Saturday, 17 January 2015

Professional Fashion Textiles Practice Final Major Project Brief


Synopsis:

Produce a womenswear collection of 6 outfits that can be worn layered together or individually. The collection will include:

2 x evening dresses
2 x transformable jersey tops/dresses/skirts.
1 x wool blanket coat
4 x extra-large, hand-rolled hemmed, digitally printed scarfs.

My final collection and portfolio will demonstrate my skills, to future employers, in CAD print and garment design, and my skills in garment construction.

Aims and Objectives:

I intend to produce a womenswear collection that combines contemporary fashion construction and CAD print design with historical influences. I will achieve this by utilising my personal archive of inherited antique and vintage textiles, ephemera, haberdashery, and china. Both physically, in the construction of the garments, as well as inspiration for print and laser cut designs.

I will combine my collection of antique textiles, garments and haberdashery with modern fabrics and techniques, remaking them into new garments, that can be worn layered or individually.

I will consider the contemporary issues that I feel strongly about: Diversity, feminism and fast fashion in my work, through deeper thinking of my research in my sketchbook and personal journal.

What will you research?

I need a fresh influence to be able to develop some of the themes of my pre-collection – Nostalgia, Collecting and Adaption.

I remembered watching the Maysles brother’s 1975 documentary, Grey Gardens, a few years ago and was intrigued about the deteriorating lives of the American socialites - Big and Little Edie in their East Hampton Mansion. I will revisit the documentary and watch the 2009 film that sets the documentary and lives into context, as well as reading more about them.

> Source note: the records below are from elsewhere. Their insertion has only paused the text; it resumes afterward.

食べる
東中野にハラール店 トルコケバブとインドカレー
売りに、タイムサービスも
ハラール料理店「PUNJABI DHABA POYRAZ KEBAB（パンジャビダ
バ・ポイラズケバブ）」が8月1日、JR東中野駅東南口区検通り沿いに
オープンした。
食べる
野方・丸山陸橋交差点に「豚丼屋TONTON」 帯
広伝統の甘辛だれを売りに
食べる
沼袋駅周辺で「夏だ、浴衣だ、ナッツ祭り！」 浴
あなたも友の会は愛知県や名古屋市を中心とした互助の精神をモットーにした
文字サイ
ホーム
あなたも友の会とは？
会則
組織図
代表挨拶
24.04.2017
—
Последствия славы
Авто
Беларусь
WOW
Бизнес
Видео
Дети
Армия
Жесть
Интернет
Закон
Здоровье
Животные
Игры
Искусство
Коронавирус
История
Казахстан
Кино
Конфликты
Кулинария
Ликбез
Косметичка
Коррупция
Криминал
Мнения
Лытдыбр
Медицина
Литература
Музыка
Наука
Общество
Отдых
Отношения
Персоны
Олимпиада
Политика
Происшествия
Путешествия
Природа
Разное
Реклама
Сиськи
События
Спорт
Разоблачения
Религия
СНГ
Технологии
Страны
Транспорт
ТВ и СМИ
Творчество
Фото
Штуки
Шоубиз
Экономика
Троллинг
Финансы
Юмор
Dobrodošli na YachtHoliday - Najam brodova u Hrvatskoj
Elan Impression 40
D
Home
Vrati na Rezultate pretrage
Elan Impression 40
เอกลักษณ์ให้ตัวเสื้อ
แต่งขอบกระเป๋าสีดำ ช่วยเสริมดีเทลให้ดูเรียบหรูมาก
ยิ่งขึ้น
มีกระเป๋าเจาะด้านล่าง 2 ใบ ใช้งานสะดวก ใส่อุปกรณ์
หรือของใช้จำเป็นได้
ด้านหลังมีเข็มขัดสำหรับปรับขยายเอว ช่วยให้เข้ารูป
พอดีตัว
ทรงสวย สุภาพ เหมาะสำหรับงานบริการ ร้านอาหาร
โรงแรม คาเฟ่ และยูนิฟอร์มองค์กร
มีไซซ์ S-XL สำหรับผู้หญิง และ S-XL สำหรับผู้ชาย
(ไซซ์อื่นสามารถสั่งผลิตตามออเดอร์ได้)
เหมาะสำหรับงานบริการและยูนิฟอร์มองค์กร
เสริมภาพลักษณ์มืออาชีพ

To support this secondary research, I will unearth some of my own inherited and collected antiques & ephemera, which I think represent a similar thread to Grey Gardens.

I will document my response to this research using words, photographs, drawing and painting. I will then reassess if there is anything else to research further into.

Working Methods:

  • ·      Photograph, paint and draw from primary sources
  • ·      Use of CAD for print designs using imagery from primary research
  • ·      Use of CAD for technical drawings
  • ·      Draping on the stand and drafting from blocks to produce design ideas and garment patterns.
  • ·      Machine and hand sewing for garment construction.


Materials and processes:


  • ·      Beaded antique garments and vintage textiles, lace and haberdashery.
  • ·      Digital fabric printers (Silk Bureau, &Digital, Lacuna Press)
  • ·      Pre-dyed silks (Beckford Silks)
  • ·      New Fabrics (The Silk Society, Borowicks, Fabric Godmother)


Audience/Market:

My women’s eveningwear collection is designed for autumn/winter ‘15, and is cut to flatter a fuller figure. Due to its incorporation of original vintage textiles, the collection is comprised of high-end one-off garments, which can be combined with transformable jersey separates and accessorised with a range of luxury scarves that can be reproduced to order.

My target consumer is a woman with an eye for detail, a love of vintage clothing and an appreciation of fine craftsmanship. Her style is feminine and classic, but with a quirky, contemporary edge. Beginning to grow out of the fast-fashion high street, she is looking for beautiful clothing made with integrity that she will love and treasure, and others will covet.